(EXERCISE MATERIAL begins)

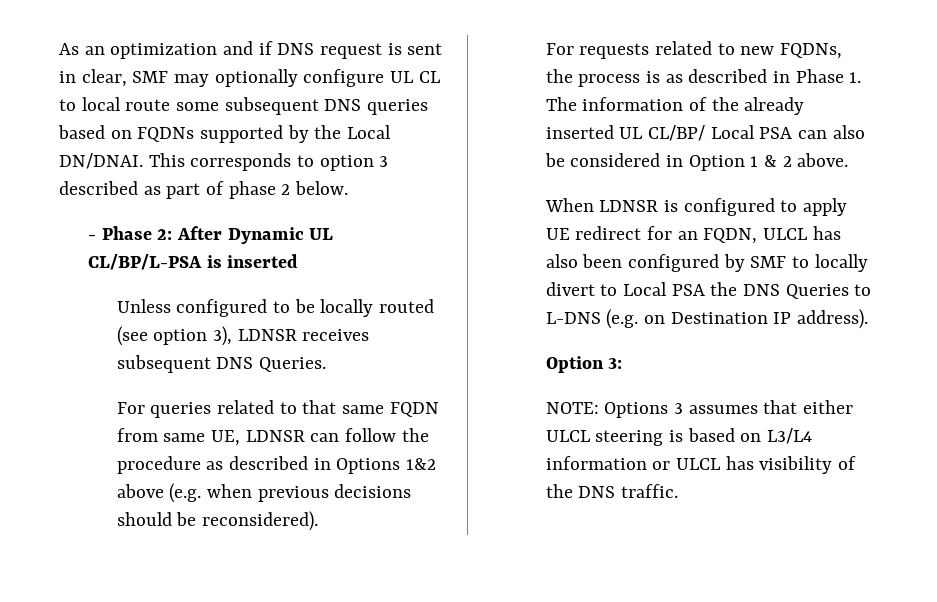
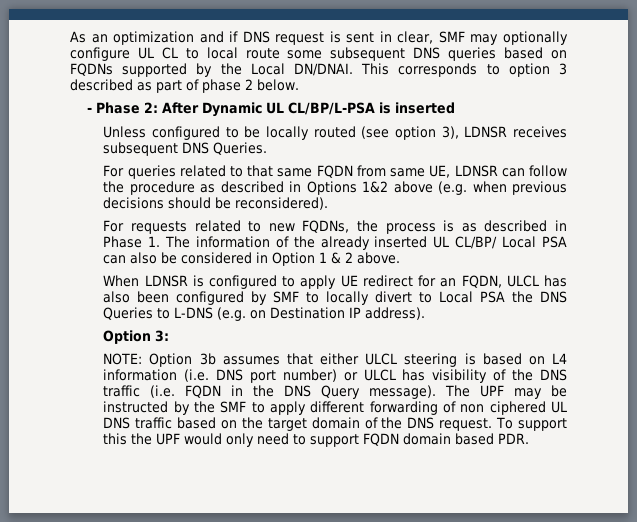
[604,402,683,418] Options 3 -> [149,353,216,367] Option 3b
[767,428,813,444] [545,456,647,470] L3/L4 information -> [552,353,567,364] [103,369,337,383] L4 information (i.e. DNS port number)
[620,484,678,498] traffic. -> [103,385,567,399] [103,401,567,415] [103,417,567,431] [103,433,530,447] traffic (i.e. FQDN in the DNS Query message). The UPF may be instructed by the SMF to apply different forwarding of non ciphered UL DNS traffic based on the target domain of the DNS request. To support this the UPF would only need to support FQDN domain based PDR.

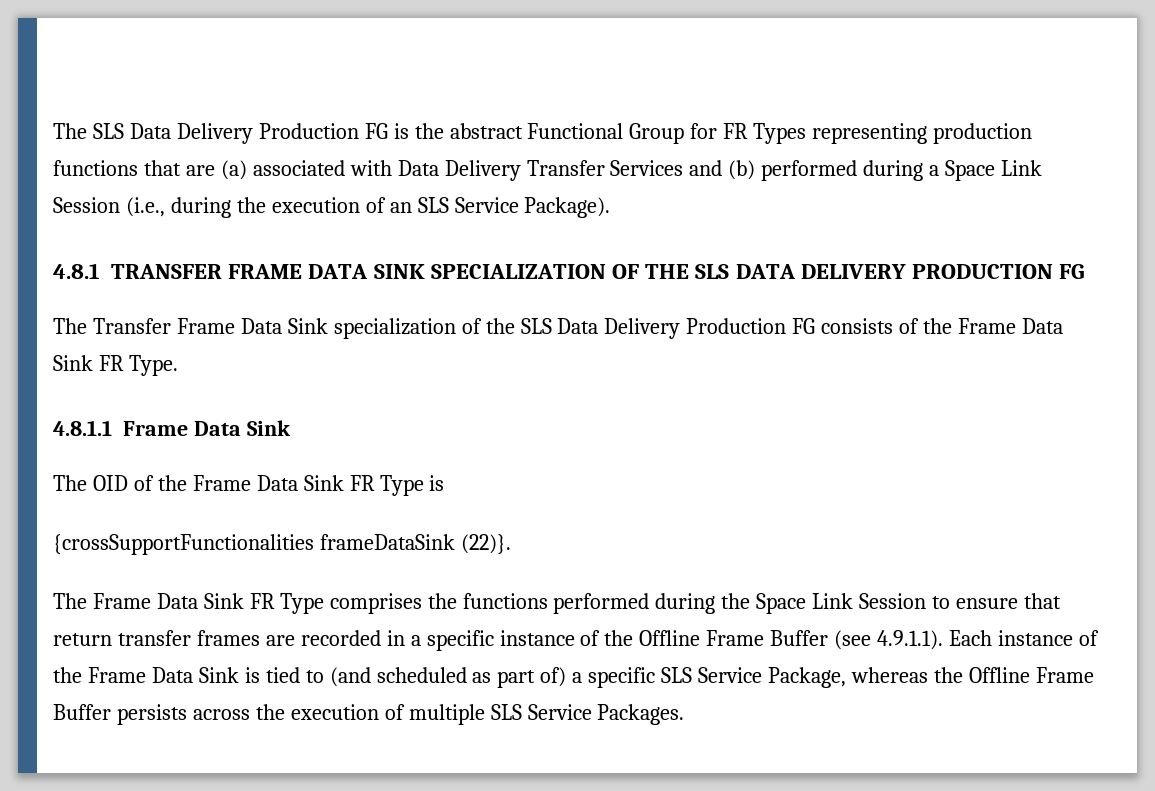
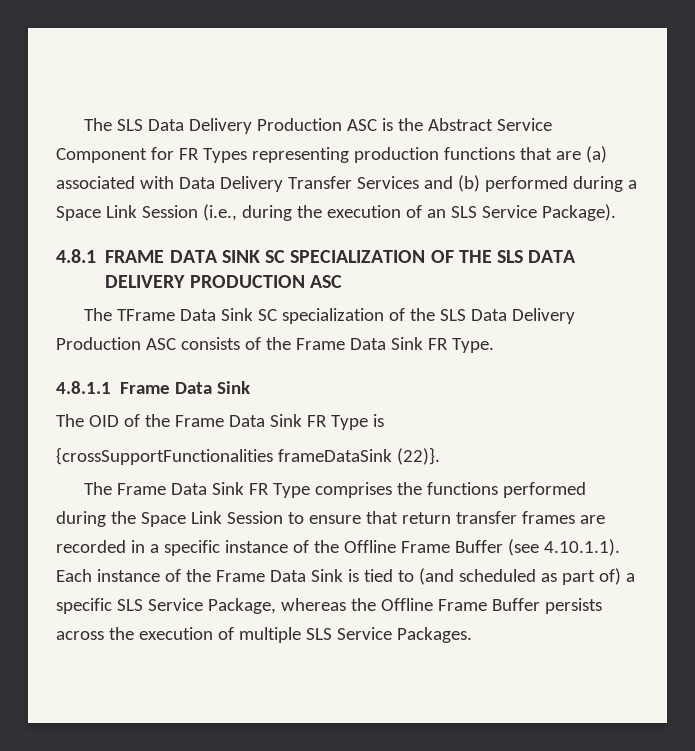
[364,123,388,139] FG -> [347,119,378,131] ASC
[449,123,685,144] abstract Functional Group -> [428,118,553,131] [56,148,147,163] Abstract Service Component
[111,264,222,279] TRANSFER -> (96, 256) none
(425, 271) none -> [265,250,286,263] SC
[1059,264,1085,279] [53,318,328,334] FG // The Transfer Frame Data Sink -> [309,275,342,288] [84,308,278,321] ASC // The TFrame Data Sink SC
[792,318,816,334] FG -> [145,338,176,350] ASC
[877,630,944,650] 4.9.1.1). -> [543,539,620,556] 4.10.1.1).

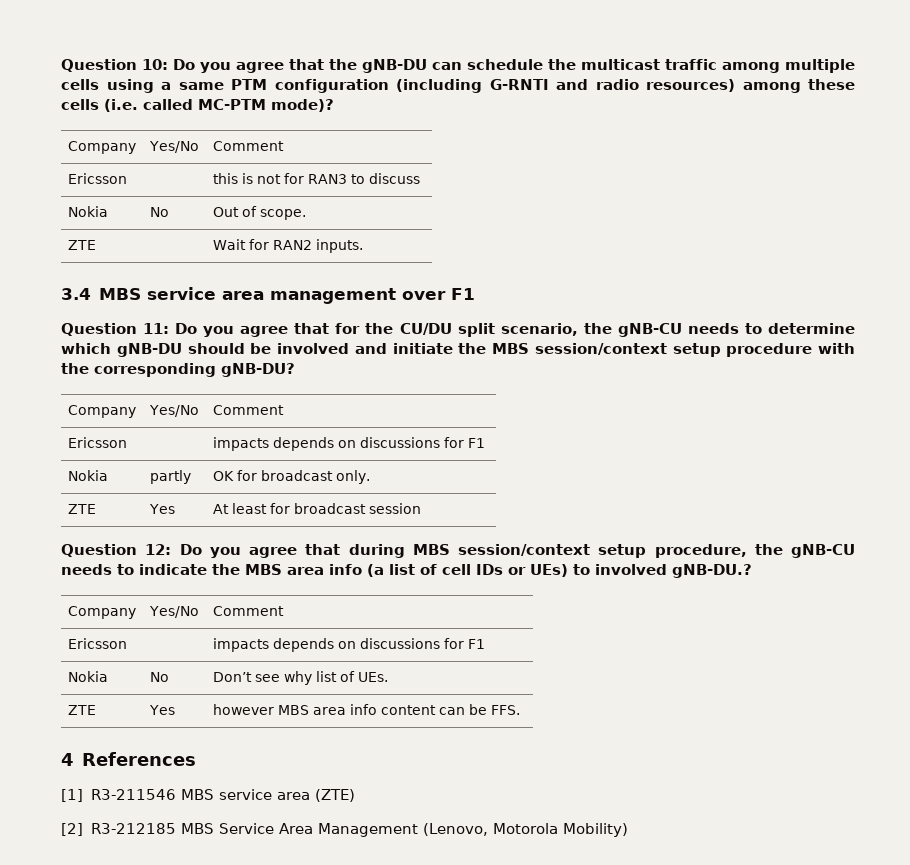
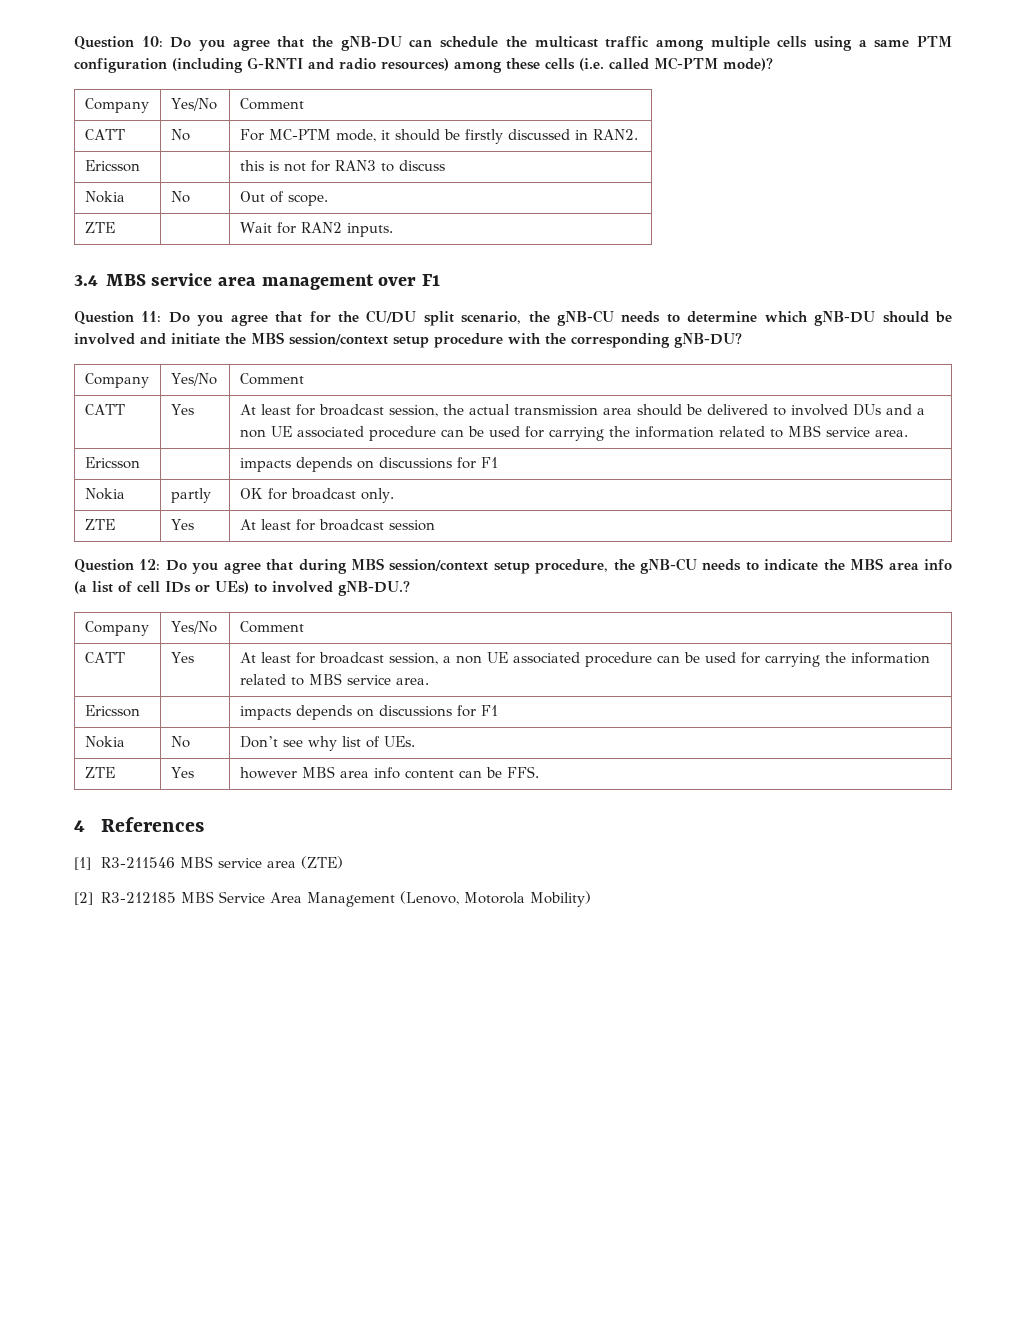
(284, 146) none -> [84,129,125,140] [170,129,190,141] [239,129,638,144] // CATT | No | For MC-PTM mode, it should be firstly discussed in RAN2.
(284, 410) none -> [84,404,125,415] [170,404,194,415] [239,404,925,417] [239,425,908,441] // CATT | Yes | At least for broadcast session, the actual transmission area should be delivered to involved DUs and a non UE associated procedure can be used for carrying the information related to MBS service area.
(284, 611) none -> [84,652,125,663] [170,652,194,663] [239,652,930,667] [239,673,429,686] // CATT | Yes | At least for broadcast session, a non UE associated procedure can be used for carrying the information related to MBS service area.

(EXERCISE MATERIAL ends)

**WORK TASK**
Filter the records for the word "associated" and show every line that has it.

**EXPECTED ANSWER**
(284, 410) none -> [84,404,125,415] [170,404,194,415] [239,404,925,417] [239,425,908,441] // CATT | Yes | At least for broadcast session, the actual transmission area should be delivered to involved DUs and a non UE associated procedure can be used for carrying the information related to MBS service area.
(284, 611) none -> [84,652,125,663] [170,652,194,663] [239,652,930,667] [239,673,429,686] // CATT | Yes | At least for broadcast session, a non UE associated procedure can be used for carrying the information related to MBS service area.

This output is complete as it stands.